All this occurs in an instrument the size of a small microwave and without the need for affinity reagents, fluidics, or prior sample knowledge. “The sequencing runtime is 10 hours, so most people run it overnight, and when they come back the next day the sequencing is finished, the data has gone to the Cloud, and the analysis is already completed,” Hawkins enthuses. “The analysis software enables users to view the data in several ways, including visualizing amino acid and peptide abundance, how peptides mapped to proteins, the confidence in calls, and other key metrics of the analysis.”
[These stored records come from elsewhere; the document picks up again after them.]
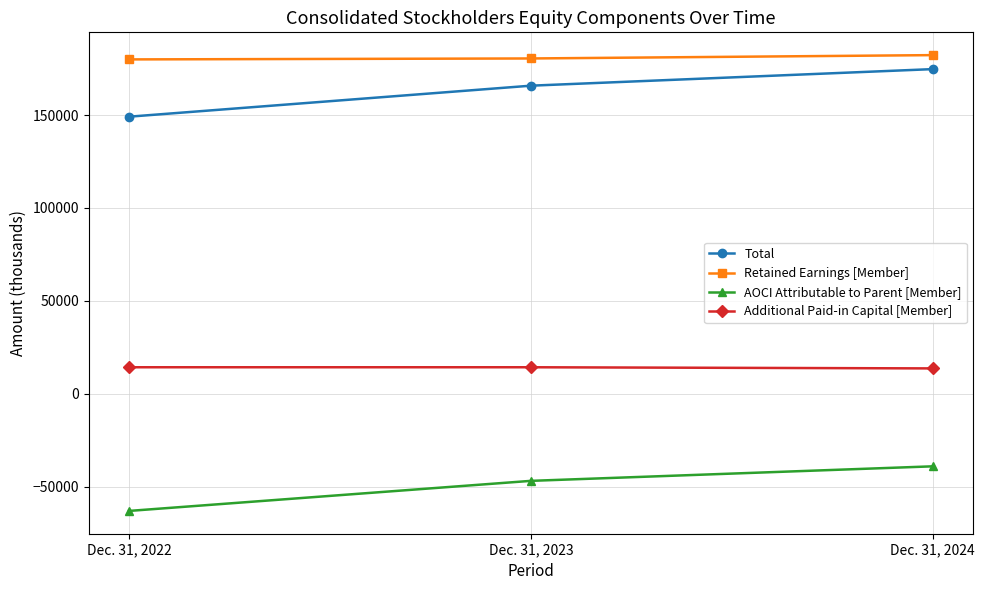

Which category has the highest value in the Total series?

Dec. 31, 2024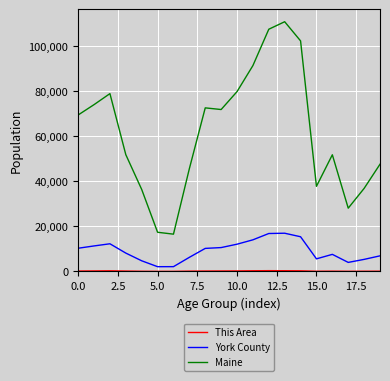

True or false: Maine and York County intersect in this chart.

False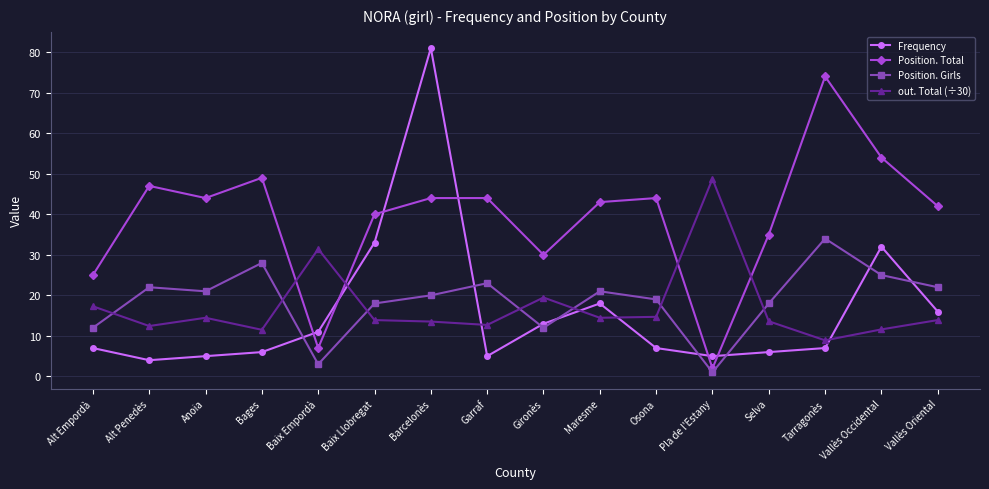

What is the difference between the maximum and second lowest values in the Frequency series?

76.0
The elegant simplicity of the Platinum platform lies in its measurement of unique kinetic signatures as opposed to relying on multiple fluorescent molecules with different excitation wavelengths. “Rather than trying to build tens to hundreds of recognizers and make them super specific to all the various permutations of individual amino acids and PTMs, we engineered recognizers that have varying affinities and built a sensor that can detect these split-second binding events,” Hawkins explains. “These kinetic signatures are very powerful because anything that disturbs them is detectable, giving us a robust way to differentiate amino acids, the sequence they're in, and the presence of PTMs.”

Early adoption

Quantum-Si’s technology has already captured the interest of leading proteomics core labs both in the US and Europe, many of whom are looking to leverage its single amino acid resolution to detect subtle variations and PTMs that are not accessible with other technologies. “For example, they can’t use mass spectrometry to differentiate between two different PTMs because they have identical masses,” says Hawkins.

“One of the most visible early customers is Johns Hopkins University, who are working on a range of different potential applications and are really pushing the envelope of what is capable with the technology,” he continues. “Many other early customers are completing their first studies and will be presenting their data in the second half of the year, and are working in areas like COVID-19, CAS-9 systems, and target discovery.”
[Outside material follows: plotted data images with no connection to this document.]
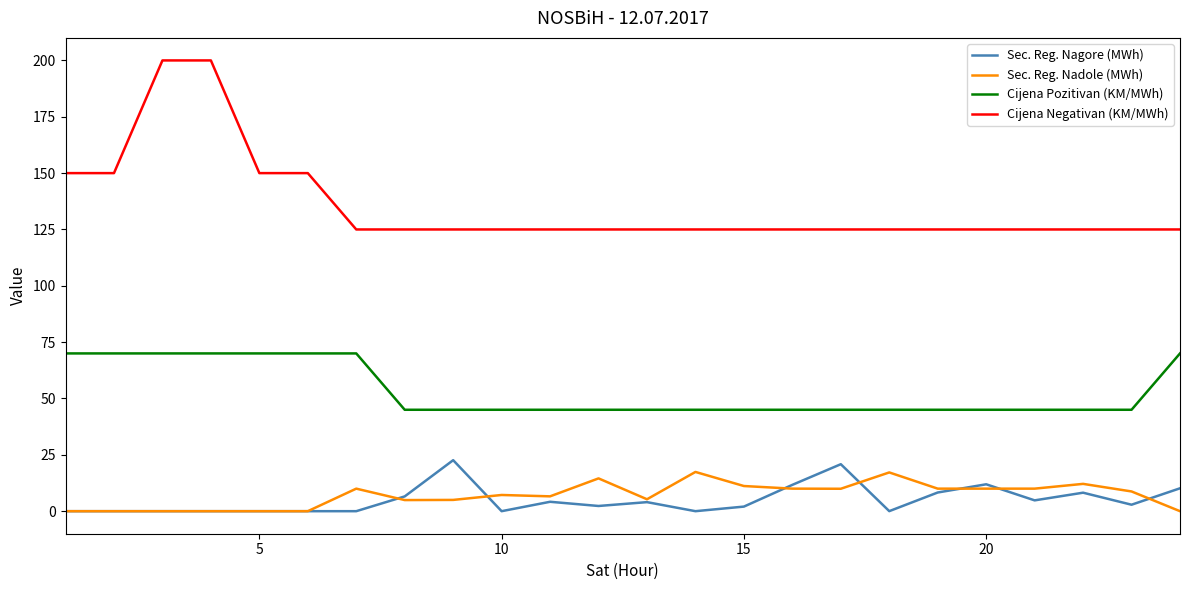

True or false: Sec. Reg. Nadole (MWh) has more than 1 interior local peaks.

True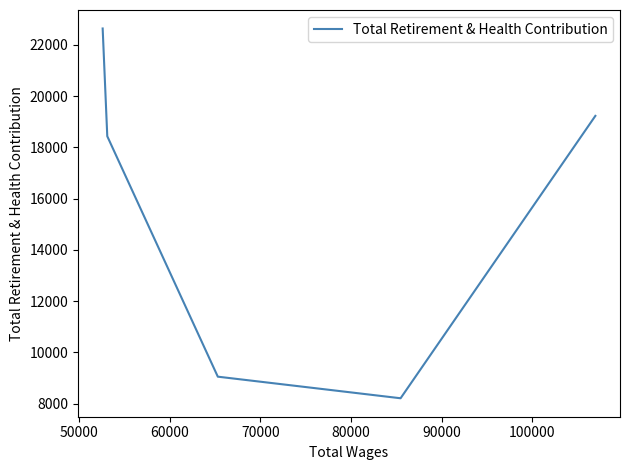

What is the value of the 6th point from the left?

22634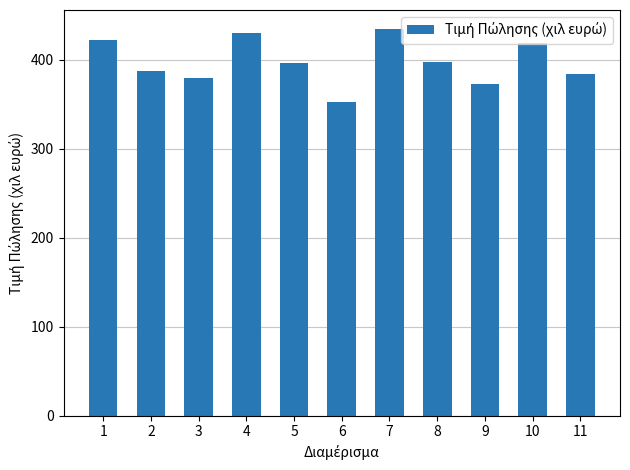

What is the difference between the values at 10 and 2?

32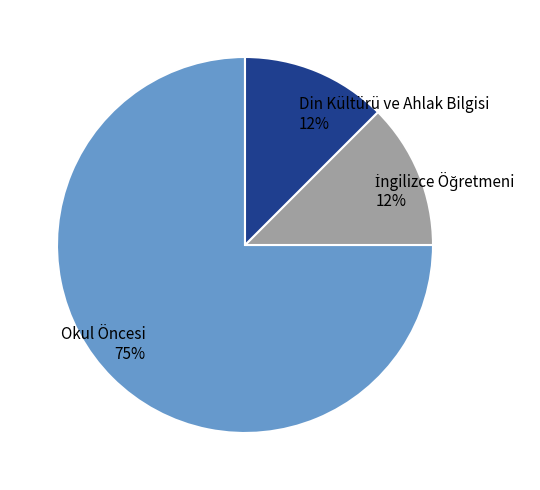

True or false: Din Kültürü ve Ahlak Bilgisi accounts for 3% of the total.

False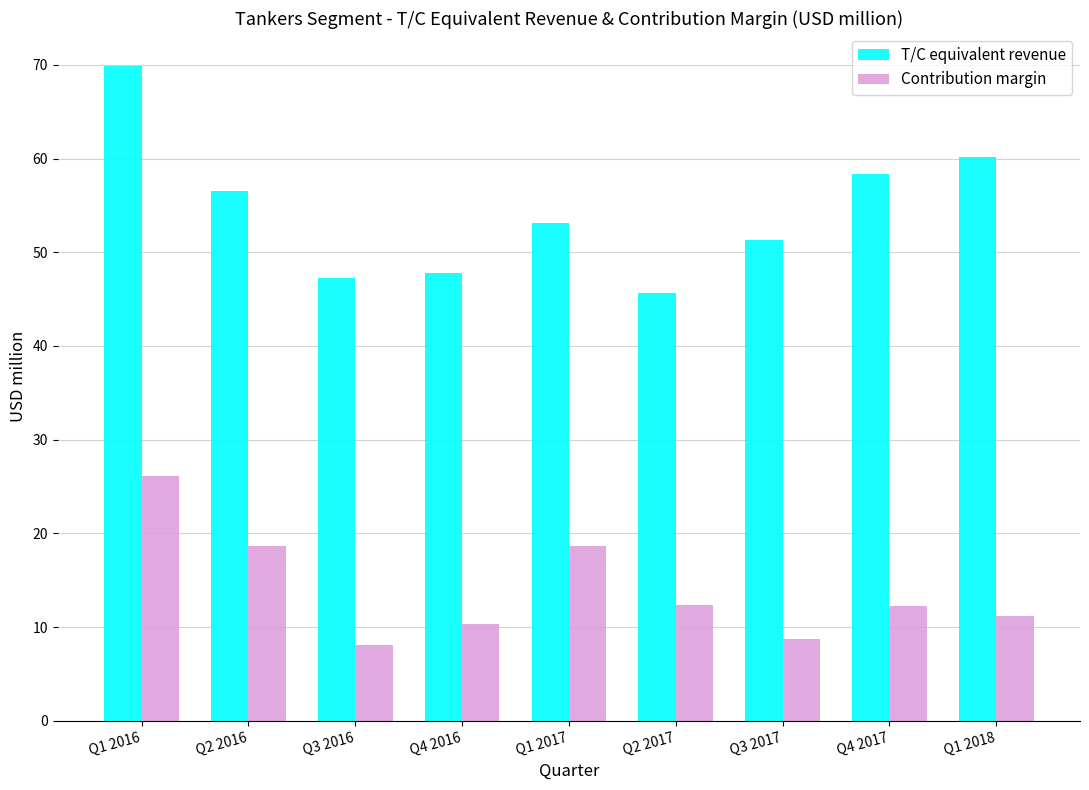

Which category has the lowest value across all series?

Q3 2016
Whole proteome de novo sequencing

Looking ahead, Hawkins is in no doubt about the potential of Quantum-Si’s technology. “We firmly believe that our approach has the inherent capability to ultimately get to whole proteome de novo sequencing, where you could put a sample into a device and sequence everything that's there for proteins,” he enthuses. “That's where the vision of the company started, and we will continue to work to expand the coverage of the proteome, the output of the device, and sample throughput to get closer to reaching that goal in the coming years.”

As more researchers and laboratories adopt Quantum-Si's Platinum, Hawkins is excited to see the platform being used to reveal new insights and discoveries across a wide range of therapeutic and diagnostic areas. “From the applications side, what I'm most excited about is the ability to discover, whether it's new drug targets or new biomarkers that would allow us to better diagnose, monitor or treat diseases,” he says. “According to the most commonly cited report, approximately 85% of the proteome is undrugged. A good discovery tool sounds like a significant opportunity to develop therapies that could help treat diseases that are not treatable today.”

“This is really what you hope to achieve when you develop a tech like this,” he adds. “It will take time, investment, and continued focus from our R&D team and researchers; but down the line, we hope to enable those bigger impacts on human health.”

As an accomplished business leader and life sciences inventor, Quantum-Si’s CEO, Jeff Hawkins, is experienced in bringing new technologies to market. Prior to Quantum-Si, he led the Reproductive and Genetic Health Business Unit at Illumina, Inc., where he oversaw the rapid global growth of next-generation sequencing into new and emerging market sectors.